IDEA WATCH JULY 2017
An Internet of Wings
Researchers will track migratory animals from the International Space Station to predict the next pandemic
By Jane C. Hu
Renowned naturalist John James Audubon noticed that each winter, local birds disappeared for a few months and reappeared in the spring. But were these birds the same as those from the previous year, or a new crop? To find out, he conducted the first bird banding study in 1803 by attaching silver string to an eastern phoebe’s leg. He found that it came back to the same nesting site year after year.
Two centuries later, zoologist Martin Wikelski has taken up Audubon’s charge, albeit with far more sophisticated tools. Wikelski is director of the International Cooperation for Animal Research Using Space (ICARUS), a collaboration between scientists and the German, Russian, and European space agencies. Instead of string, ICARUS researchers are attaching GPS sensors, some the size of a euro one-cent coin and weighing a mere 5 grams, to bats, geese, and other animals.
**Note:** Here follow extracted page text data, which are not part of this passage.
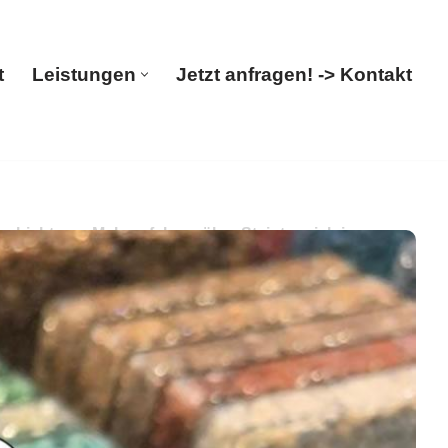
t
Leistungen
Jetzt anfragen! -> Kontakt
Start
Leistungen
Jetzt anfragen! -> Kontakt
hichtung. Mehr erfahren über Steinteppich in
hichtung.
PayKIES, in Schwandorf sind
Boden-Verleger. Ihr Erfolg ist unser Ziel ✉.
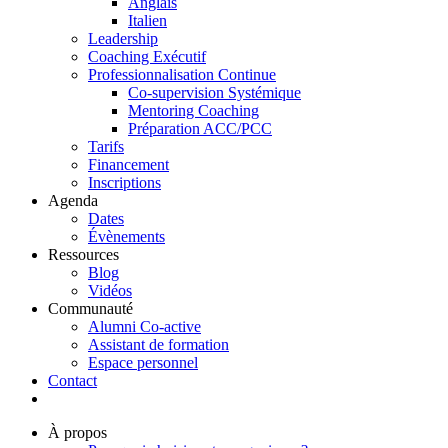
Anglais
Italien
Leadership
Coaching Exécutif
Professionnalisation Continue
Co-supervision Systémique
Mentoring Coaching
Préparation ACC/PCC
Tarifs
Financement
Inscriptions
Agenda
Dates
Évènements
Ressources
Blog
Vidéos
Communauté
Alumni Co-active
Assistant de formation
Espace personnel
Contact
À propos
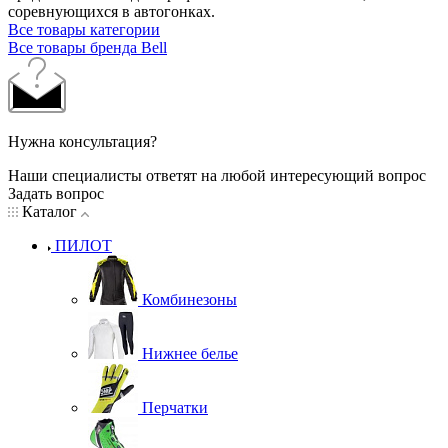
соревнующихся в автогонках.
Все товары категории
Все товары бренда Bell
Нужна консультация?
Наши специалисты ответят на любой интересующий вопрос
Задать вопрос
Каталог
ПИЛОТ
Комбинезоны
Нижнее белье
Перчатки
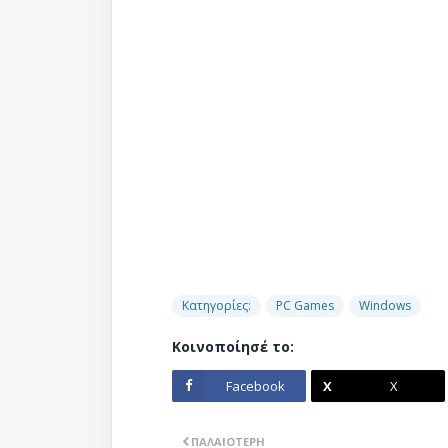
Κατηγορίες:
PC Games
Windows
Κοινοποίησέ το:
Facebook
X
ΠΑΛΑΙΌΤΕΡΗ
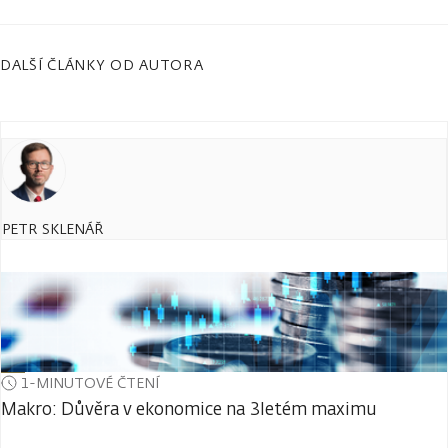
DALŠÍ ČLÁNKY OD AUTORA
PETR SKLENÁŘ
1-MINUTOVÉ ČTENÍ
Makro: Důvěra v ekonomice na 3letém maximu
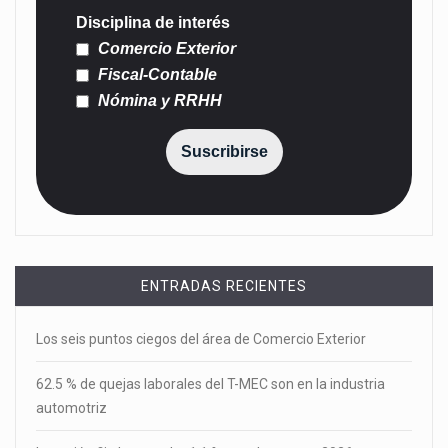
Disciplina de interés
Comercio Exterior
Fiscal-Contable
Nómina y RRHH
Suscribirse
ENTRADAS RECIENTES
Los seis puntos ciegos del área de Comercio Exterior
62.5 % de quejas laborales del T-MEC son en la industria
automotriz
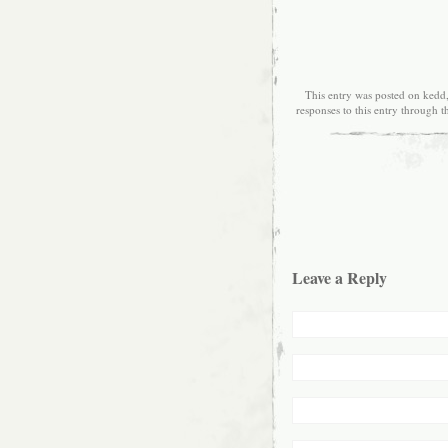
This entry was posted on kedd,
responses to this entry through 
Leave a Reply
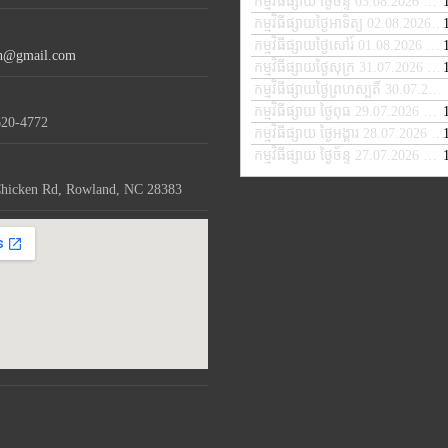
កម្មវិធីផ្សាយ ថ្ងៃច័ន្ទ 03.08.2026
— A
in
កម្មវិធីផ្សាយថ្ងៃអាទិត្យ 02.08.2026
— 
or
កម្មវិធីផ្សាយថ្ងៃសៅរ៍ 01.08.2026
— A
de
th@gmail.com
កម្មវិធីផ្សាយថ្ងៃសុក្រ 31.07.2026
— J
vo
កម្មវិធីផ្សាយថ្ងៃព្រហស្បតិ៍ 30.07.2026
កម្មវិធីផ្សាយ ថ្ងៃពុធ 29.07.2026
— JU
620-4772
កម្មវិធីផ្សាយ ថ្ងៃអង្គារ 28.07.2026
— 
កម្មវិធីផ្សាយ ថ្ងៃច័ន្ទ 27.07.2026
— JU
hicken Rd, Rowland, NC 28383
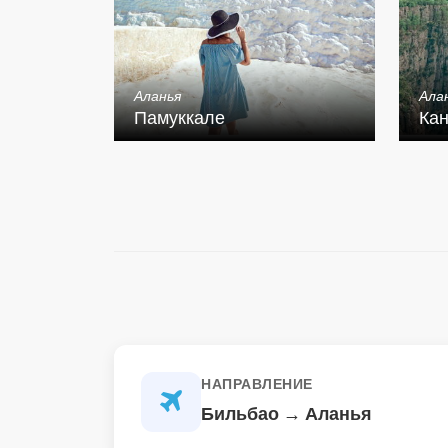
Аланья
Ала
Памуккале
Кан
НАПРАВЛЕНИЕ
Бильбао → Аланья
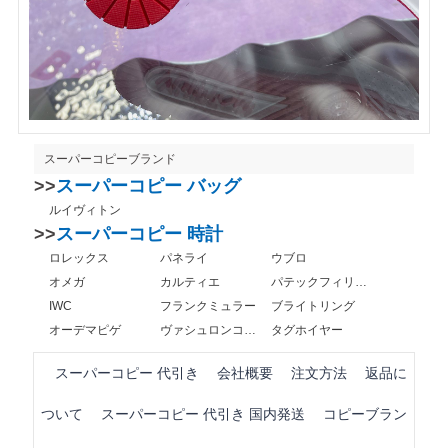
スーパーコピーブランド
>>
スーパーコピー バッグ
ルイヴィトン
>>
スーパーコピー 時計
ロレックス
パネライ
ウブロ
オメガ
カルティエ
パテックフィリップ
IWC
フランクミュラー
ブライトリング
オーデマピゲ
ヴァシュロンコンスタンタン
タグホイヤー
スーパーコピー 代引き
会社概要
注文方法
返品に
ついて
スーパーコピー 代引き 国内発送
コピーブラン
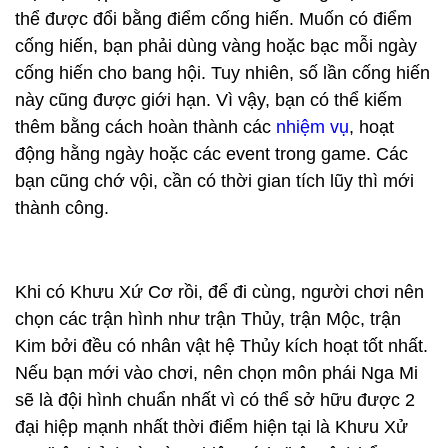
thể được đổi bằng điểm cống hiến. Muốn có điểm
cống hiến, bạn phải dùng vàng hoặc bạc mỗi ngày
cống hiến cho bang hội. Tuy nhiên, số lần cống hiến
này cũng được giới hạn. Vì vậy, bạn có thể kiếm
thêm bằng cách hoàn thành các
nhiệm vụ
, hoạt
động hằng ngày hoặc các event trong game. Các
bạn cũng chớ vội, cần có thời gian tích lũy thì mới
thành công.
Khi có Khưu Xứ Cơ rồi, để đi cùng, người chơi nên
chọn các trận hình như trận Thủy, trận Mộc, trận
Kim bởi đều có nhân vật hệ Thủy kích hoạt tốt nhất.
Nếu bạn mới vào chơi, nên chọn môn phái Nga Mi
sẽ là đội hình chuẩn nhất vì có thể sở hữu được 2
đại hiệp mạnh nhất thời điểm hiện tại là Khưu Xử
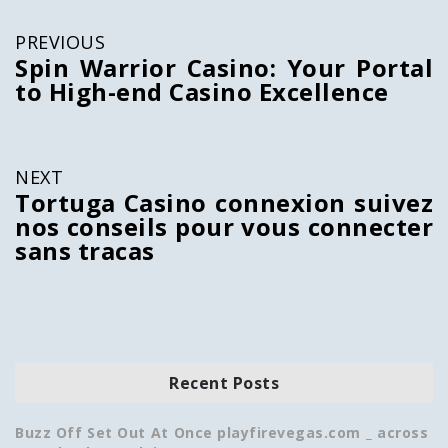
PREVIOUS
Spin Warrior Casino: Your Portal
to High-end Casino Excellence
NEXT
Tortuga Casino connexion suivez
nos conseils pour vous connecter
sans tracas
Recent Posts
Buzz Off Set Out At Once playfirevegas.com _ across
Since the project’s start in 2002, scientists from all over the world have collectively tagged more than 2,000 animals representing 600 species. Armed with data from this network of roving wildlife, scientists can see in unprecedented detail where they go, how they live, and perhaps even how they transmit disease—all from space.
The Centers for Disease Control estimate that more than six out of ten infectious diseases are zoonotic: passed between animals and humans. Previous research has shown that outbreaks of diseases such as avian influenza tend to track with migration routes, and birds that travel long distances and reconvene once a year have the highest risk of transmitting the disease.
Using ICARUS, scientists will track the travel routes and health of fruit bats, mallards, and geese, creating what Wikelski calls “a heat map of life and death.” In one recent project, ICARUS researchers implanted a handful of Swedish mallards with sensors that recorded not only location but also body temperature to monitor the spread of avian influenza. Those temperature readouts could identify infected individuals; a higher-than-average body temperature reading likely indicates infection. By comparing an individual’s data with their travel history, scientists can piece together where animals contract and transmit diseases.
The data can also indicate how virulent a particular strain is and how likely it is to spread to other species. “If you have a body temperature increase, then you know that some low-path[ogenic] avian influenza is coming through—or if you have a massive fever and the animal dies, you know you have high-path[ogenic] avian influenza,” he says.
Currently, that data can be collected only from base locations on the ground, close to where tagged animals live. But this October, the ICARUS team will install a receiver on the International Space Station, making it easier than ever to collect data from animals anywhere on the planet. Wikelski describes the receiver as similar to a cell tower: as the ISS orbits the earth, passing above tagged animals, ICARUS’s receiver will signal animals’ sensors to transmit their data.
Wikelski’s next step is to correlate this information with even richer data from blood samples, for example, which would reveal how animals carry and spread antibodies. The team’s long game is to create better models of disease transmission, which will lead to improved accuracy in predicting outbreaks and, potentially, the ability to intervene.
Drawing parallels to the “Internet of Things” made up of “smart” technology embedded in everyday objects such as cars and thermostats, Wikelski calls ICARUS the “Internet of animals” or the “Internet of wings.” Standing upon Audubon’s shoulders and those first silver strings, it allows us to see the world as never before.